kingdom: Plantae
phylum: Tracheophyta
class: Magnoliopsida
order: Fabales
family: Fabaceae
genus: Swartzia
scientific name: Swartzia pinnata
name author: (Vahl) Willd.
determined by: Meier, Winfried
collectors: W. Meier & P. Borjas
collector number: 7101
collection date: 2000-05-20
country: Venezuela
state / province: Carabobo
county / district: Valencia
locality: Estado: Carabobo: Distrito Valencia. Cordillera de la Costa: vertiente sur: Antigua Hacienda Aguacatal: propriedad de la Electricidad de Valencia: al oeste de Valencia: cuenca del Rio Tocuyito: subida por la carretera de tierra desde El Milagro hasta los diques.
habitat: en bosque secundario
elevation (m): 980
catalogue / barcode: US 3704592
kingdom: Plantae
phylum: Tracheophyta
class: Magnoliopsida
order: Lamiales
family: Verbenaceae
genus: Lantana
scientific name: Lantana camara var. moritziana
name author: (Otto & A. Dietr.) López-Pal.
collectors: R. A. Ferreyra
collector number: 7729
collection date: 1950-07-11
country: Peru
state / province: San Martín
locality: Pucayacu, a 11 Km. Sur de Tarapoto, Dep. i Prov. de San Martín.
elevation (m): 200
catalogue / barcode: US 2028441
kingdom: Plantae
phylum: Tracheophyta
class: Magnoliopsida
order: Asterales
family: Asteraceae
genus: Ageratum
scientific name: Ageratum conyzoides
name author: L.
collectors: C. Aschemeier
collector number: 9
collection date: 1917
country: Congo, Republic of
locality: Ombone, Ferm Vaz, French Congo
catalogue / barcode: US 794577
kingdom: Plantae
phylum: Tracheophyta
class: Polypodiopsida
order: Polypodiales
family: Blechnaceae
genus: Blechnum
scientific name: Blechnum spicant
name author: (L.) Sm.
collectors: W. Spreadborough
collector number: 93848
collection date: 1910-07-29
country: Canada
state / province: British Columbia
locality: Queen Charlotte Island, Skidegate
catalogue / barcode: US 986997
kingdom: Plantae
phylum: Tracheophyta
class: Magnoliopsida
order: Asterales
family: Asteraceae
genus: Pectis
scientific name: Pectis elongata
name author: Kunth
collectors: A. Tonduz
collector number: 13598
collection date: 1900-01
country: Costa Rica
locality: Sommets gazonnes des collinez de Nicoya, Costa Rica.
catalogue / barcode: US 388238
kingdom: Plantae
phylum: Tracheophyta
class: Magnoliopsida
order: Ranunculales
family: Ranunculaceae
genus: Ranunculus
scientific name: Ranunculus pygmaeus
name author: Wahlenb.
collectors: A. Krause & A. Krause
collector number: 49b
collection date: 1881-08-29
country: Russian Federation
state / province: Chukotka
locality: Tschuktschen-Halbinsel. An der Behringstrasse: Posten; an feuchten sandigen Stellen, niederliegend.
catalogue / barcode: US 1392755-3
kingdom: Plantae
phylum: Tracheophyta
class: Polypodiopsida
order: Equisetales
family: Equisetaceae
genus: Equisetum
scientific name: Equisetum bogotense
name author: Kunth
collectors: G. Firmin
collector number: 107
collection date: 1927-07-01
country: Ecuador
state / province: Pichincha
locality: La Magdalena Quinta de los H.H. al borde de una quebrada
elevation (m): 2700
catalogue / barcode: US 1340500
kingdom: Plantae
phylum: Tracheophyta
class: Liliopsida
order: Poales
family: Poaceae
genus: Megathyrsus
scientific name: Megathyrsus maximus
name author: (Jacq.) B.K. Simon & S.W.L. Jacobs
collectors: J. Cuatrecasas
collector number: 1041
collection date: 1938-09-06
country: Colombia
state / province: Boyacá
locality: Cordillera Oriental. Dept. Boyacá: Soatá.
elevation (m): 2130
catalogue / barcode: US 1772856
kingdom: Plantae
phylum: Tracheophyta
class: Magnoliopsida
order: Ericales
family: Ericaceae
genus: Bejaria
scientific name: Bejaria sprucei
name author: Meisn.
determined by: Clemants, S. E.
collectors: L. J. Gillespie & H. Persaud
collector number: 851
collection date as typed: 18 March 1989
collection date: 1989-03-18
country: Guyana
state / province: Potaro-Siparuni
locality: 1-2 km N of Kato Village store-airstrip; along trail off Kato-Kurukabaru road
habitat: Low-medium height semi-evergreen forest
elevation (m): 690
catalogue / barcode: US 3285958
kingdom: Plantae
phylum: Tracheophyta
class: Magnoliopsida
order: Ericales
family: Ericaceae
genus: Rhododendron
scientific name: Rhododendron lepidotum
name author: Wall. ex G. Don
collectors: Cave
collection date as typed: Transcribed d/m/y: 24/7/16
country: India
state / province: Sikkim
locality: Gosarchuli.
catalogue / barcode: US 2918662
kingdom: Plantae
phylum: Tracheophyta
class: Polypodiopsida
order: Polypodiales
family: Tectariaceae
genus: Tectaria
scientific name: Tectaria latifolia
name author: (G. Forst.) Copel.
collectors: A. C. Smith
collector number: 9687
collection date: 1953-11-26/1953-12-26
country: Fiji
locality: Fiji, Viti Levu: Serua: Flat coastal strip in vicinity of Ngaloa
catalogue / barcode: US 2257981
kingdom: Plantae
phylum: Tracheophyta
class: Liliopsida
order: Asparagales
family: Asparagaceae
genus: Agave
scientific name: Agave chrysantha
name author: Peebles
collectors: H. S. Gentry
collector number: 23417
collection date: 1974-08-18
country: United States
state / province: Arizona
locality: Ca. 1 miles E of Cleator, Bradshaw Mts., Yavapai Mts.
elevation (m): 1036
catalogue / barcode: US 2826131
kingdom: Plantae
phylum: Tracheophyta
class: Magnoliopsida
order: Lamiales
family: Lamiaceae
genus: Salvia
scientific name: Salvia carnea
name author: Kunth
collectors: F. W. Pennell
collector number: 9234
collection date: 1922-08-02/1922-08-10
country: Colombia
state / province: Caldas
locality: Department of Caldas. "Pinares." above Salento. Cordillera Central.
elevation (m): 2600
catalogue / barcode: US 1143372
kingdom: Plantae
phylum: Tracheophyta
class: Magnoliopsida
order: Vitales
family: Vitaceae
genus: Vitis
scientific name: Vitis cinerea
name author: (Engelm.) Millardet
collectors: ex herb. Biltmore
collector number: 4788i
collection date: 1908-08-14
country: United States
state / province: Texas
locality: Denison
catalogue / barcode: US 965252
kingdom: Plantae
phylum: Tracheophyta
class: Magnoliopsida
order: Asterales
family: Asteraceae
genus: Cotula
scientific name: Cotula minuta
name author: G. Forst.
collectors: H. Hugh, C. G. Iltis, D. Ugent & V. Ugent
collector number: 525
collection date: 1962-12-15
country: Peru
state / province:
....
Rewrite the records above as a numbered list, leaving out blank lines, starting with the line that contains "collectors: Cave" and going on through the line that contains "country: Fiji". Include only those lines.

## [Response for this exercise]
1. collectors: Cave
2. collection date as typed: Transcribed d/m/y: 24/7/16
3. country: India
4. state / province: Sikkim
5. locality: Gosarchuli.
6. catalogue / barcode: US 2918662
7. kingdom: Plantae
8. phylum: Tracheophyta
9. class: Polypodiopsida
10. order: Polypodiales
11. family: Tectariaceae
12. genus: Tectaria
13. scientific name: Tectaria latifolia
14. name author: (G. Forst.) Copel.
15. collectors: A. C. Smith
16. collector number: 9687
17. collection date: 1953-11-26/1953-12-26
18. country: Fiji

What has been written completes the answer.